III. Admissibility Of Ms. Sapien’s Statements To Officer Born

        In his first and second points, Appellant argues that the trial court erred by allowing the police officer who initially spoke with Sapien at Appellant’s apartment, Officer Jennifer Born, to testify concerning Sapien’s statements.  Appellant claims that Sapien’s statements were inadmissible because they were privileged under the husband-wife privilege and, further, that the admission of Sapien’s statements through Officer Born violated his Sixth Amendment Confrontation Clause rights.  According to the State, Appellant waived the husband-wife privilege and the admission of Officer Born’s testimony concerning Sapien’s statements to her did not violate the Confrontation Clause.

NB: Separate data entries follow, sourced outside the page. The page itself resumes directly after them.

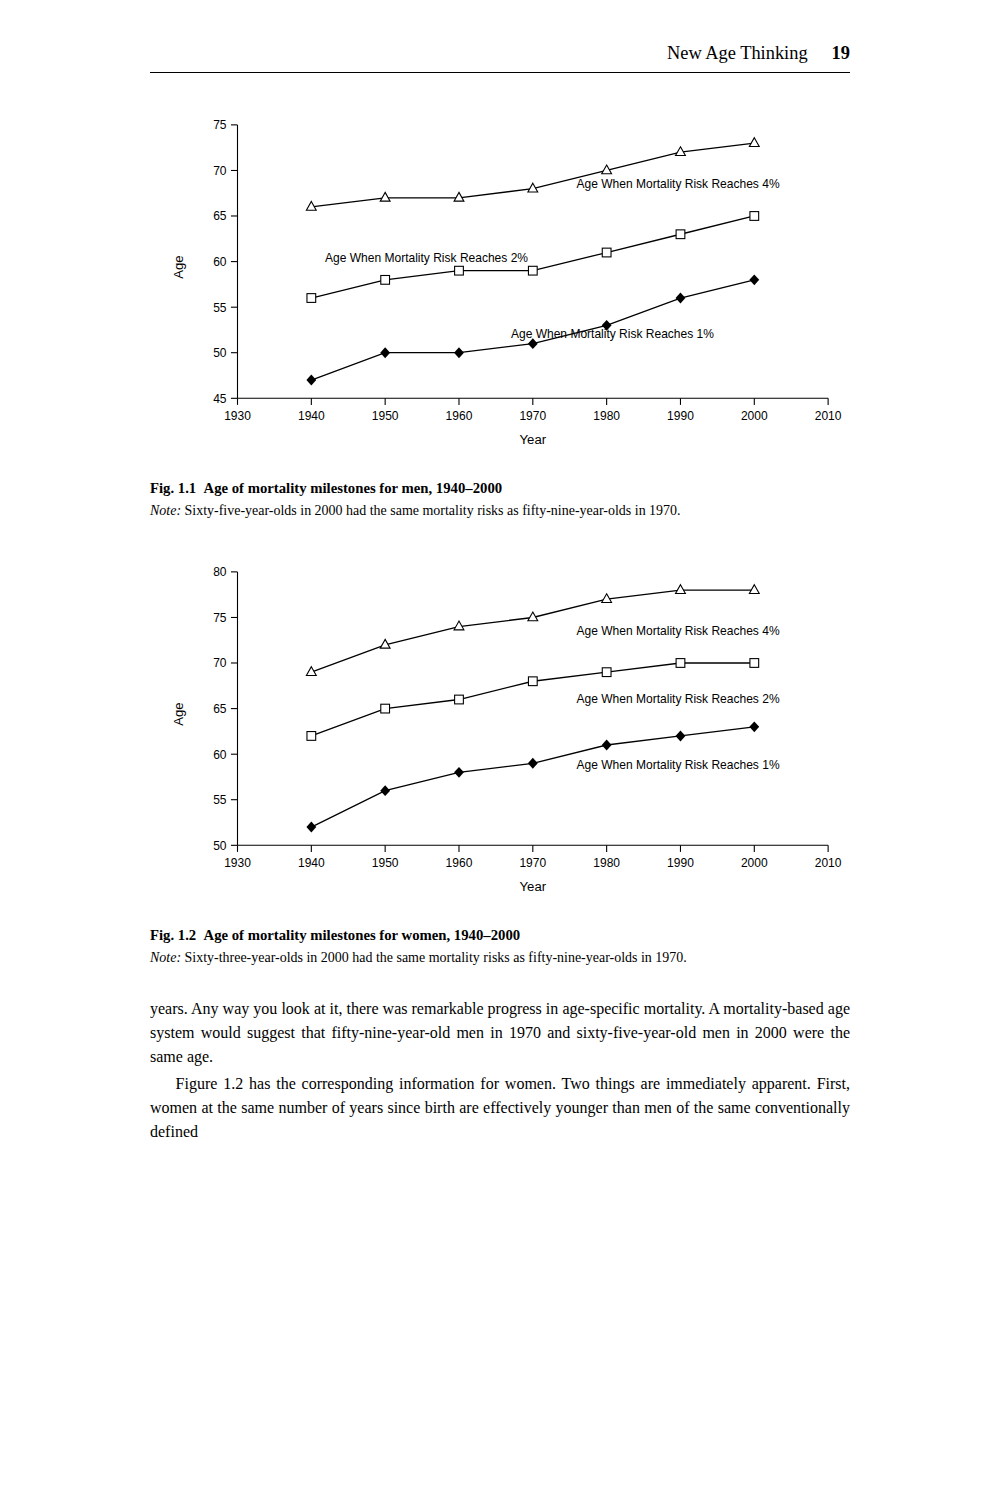New Age Thinking 19
45 50 55 60 65 70 75 1930 1940 1950 1960 1970 1980 1990 2000 2010 Age Year Age When Mortality Risk Reaches 4% Age When Mortality Risk Reaches 2% Age When Mortality Risk Reaches 1%
Fig. 1.1 Age of mortality milestones for men, 1940–2000 Note: Sixty-five-year-olds in 2000 had the same mortality risks as fifty-nine-year-olds in 1970.
50 55 60 65 70 75 80 1930 1940 1950 1960 1970 1980 1990 2000 2010 Age Year Age When Mortality Risk Reaches 4% Age When Mortality Risk Reaches 2% Age When Mortality Risk Reaches 1%
Fig. 1.2 Age of mortality milestones for women, 1940–2000 Note: Sixty-three-year-olds in 2000 had the same mortality risks as fifty-nine-year-olds in 1970.
years. Any way you look at it, there was remarkable progress in age-specific mortality. A mortality-based age system would suggest that fifty-nine-year-old men in 1970 and sixty-five-year-old men in 2000 were the same age.
Figure 1.2 has the corresponding information for women. Two things are immediately apparent. First, women at the same number of years since birth are effectively younger than men of the same conventionally defined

        A. Standard of Review

        We will not disturb a trial court's decision to admit or exclude evidence absent an abuse of discretion.  Montgomery v. State, 810 S.W.2d 372, 390-91 (Tex. Crim. App. 1991) (op. on reh'g).  It follows that the admission of evidence is within the sound discretion of the trial court.  Metts v. State, 22 S.W.3d 544, 550 (Tex. App.—Fort Worth 2000, pet. ref’d)  If the trial court's ruling is within the zone of reasonable disagreement, we will not disturb it on appeal.  Id.  Furthermore, if we can uphold the trial court's decision on any theory applicable to the case, we will do so. Id.; see also Guzman v. State, 955 S.W.2d 85, 89 (Tex. Crim. App. 1997) (holding that appellate court should normally defer to trial court's evidentiary rulings).

        B. Confrontation Clause and Crawford

        The United States Supreme Court revised the analytical framework used to determine the admissibility of hearsay statements in light of a defendant’s Sixth Amendment right to confrontation in Crawford v. Washington, 541 U.S. 36, 124 S. Ct. 1354 (2004).  There, the Court performed an extensive evaluation of the historical underpinnings of the Confrontation Clause and stated that “[a]lthough the results of our decisions have generally been faithful to the original meaning of the Confrontation Clause, the same cannot be said of our rationales.”  Id. at 1369.  After noting the rule in Ohio v. Roberts, which conditioned the admissibility of hearsay evidence on whether it falls within a “firmly rooted hearsay exception” or bears “particularized guarantees of trustworthiness,” the Court reasoned that this approach was inconsistent with the historical and logical purposes surrounding the original intent of the Confrontation Clause. See id.; Ohio v. Roberts, 448 U.S. 56, 66, 100 S. Ct. 2531, 2539 (1980).  In discussing the rule set out in Roberts and the inherent problems associated therewith, the Court stated that “[w]here testimonial statements are involved, we do not think the Framers meant to leave the Sixth Amendment’s protection to the vagaries of the rules of evidence, much less to amorphous notions of ‘reliability.’”  Crawford, 124 S. Ct. at 1370.